■ TASK TO COMPLETE ■
Write out all the records exactly, and keep any images out.

===== MATERIAL FOR THIS TASK =====

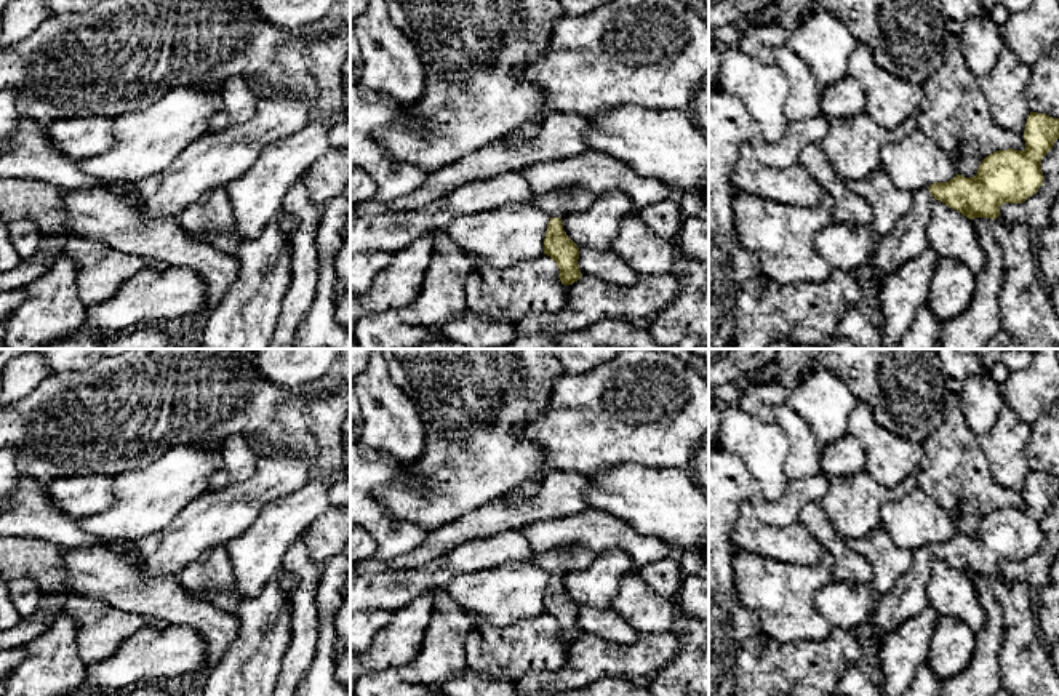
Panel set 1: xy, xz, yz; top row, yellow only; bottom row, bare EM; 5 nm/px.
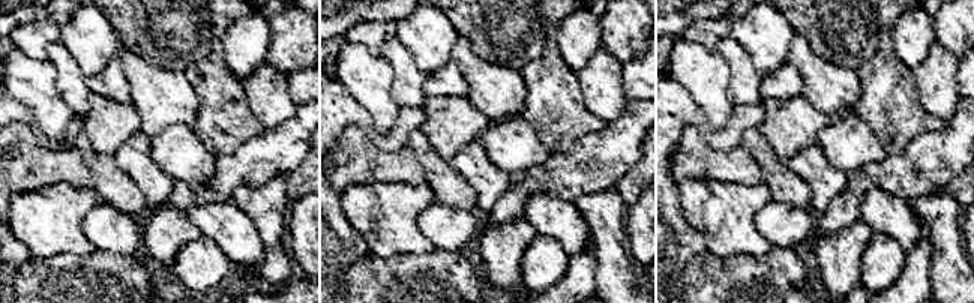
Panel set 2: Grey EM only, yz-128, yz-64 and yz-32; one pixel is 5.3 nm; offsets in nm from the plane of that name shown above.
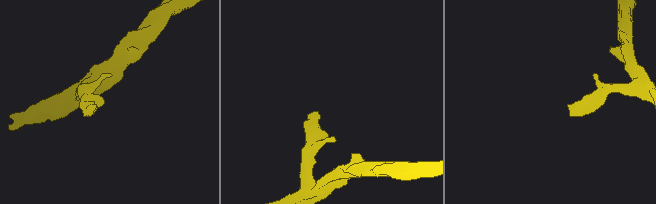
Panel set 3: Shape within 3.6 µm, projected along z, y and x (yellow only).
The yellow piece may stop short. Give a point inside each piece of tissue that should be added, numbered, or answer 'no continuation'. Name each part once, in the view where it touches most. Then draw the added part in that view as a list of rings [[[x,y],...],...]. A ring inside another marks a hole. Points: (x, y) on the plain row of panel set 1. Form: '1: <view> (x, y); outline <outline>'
1: yz (907, 599); outline [[[929,547],[913,550],[910,570],[896,582],[889,594],[877,598],[870,622],[878,646],[888,630],[896,629],[928,606],[926,584],[934,558]]]

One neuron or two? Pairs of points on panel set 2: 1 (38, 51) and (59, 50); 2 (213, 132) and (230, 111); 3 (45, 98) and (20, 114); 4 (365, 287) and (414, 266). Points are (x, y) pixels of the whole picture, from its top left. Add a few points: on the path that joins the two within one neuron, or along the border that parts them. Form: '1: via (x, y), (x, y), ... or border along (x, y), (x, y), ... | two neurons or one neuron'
1: border along (59, 39), (47, 47), (47, 57) | two neurons
2: via (218, 128), (225, 116) | one neuron
3: border along (15, 98), (32, 113), (38, 126), (48, 137) | two neurons
4: via (377, 285), (393, 272), (402, 272) | one neuron

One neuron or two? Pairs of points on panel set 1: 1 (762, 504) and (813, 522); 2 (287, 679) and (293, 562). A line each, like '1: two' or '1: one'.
1: two
2: one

=====

■ TASK RESULT ■
Panel set 1: xy, xz, yz; top row, yellow only; bottom row, bare EM; 5 nm/px.
Panel set 2: Grey EM only, yz-128, yz-64 and yz-32; one pixel is 5.3 nm; offsets in nm from the plane of that name shown above.
Panel set 3: Shape within 3.6 µm, projected along z, y and x (yellow only).
The yellow piece may stop short. Give a point inside each piece of tissue that should be added, numbered, or answer 'no continuation'. Name each part once, in the view where it touches most. Then draw the added part in that view as a list of rings [[[x,y],...],...]. A ring inside another marks a hole. Points: (x, y) on the plain row of panel set 1. Form: '1: <view> (x, y); outline <outline>'
1: yz (907, 599); outline [[[929,547],[913,550],[910,570],[896,582],[889,594],[877,598],[870,622],[878,646],[888,630],[896,629],[928,606],[926,584],[934,558]]]

One neuron or two? Pairs of points on panel set 2: 1 (38, 51) and (59, 50); 2 (213, 132) and (230, 111); 3 (45, 98) and (20, 114); 4 (365, 287) and (414, 266). Points are (x, y) pixels of the whole picture, from its top left. Add a few points: on the path that joins the two within one neuron, or along the border that parts them. Form: '1: via (x, y), (x, y), ... or border along (x, y), (x, y), ... | two neurons or one neuron'
1: border along (59, 39), (47, 47), (47, 57) | two neurons
2: via (218, 128), (225, 116) | one neuron
3: border along (15, 98), (32, 113), (38, 126), (48, 137) | two neurons
4: via (377, 285), (393, 272), (402, 272) | one neuron

One neuron or two? Pairs of points on panel set 1: 1 (762, 504) and (813, 522); 2 (287, 679) and (293, 562). A line each, like '1: two' or '1: one'.
1: two
2: one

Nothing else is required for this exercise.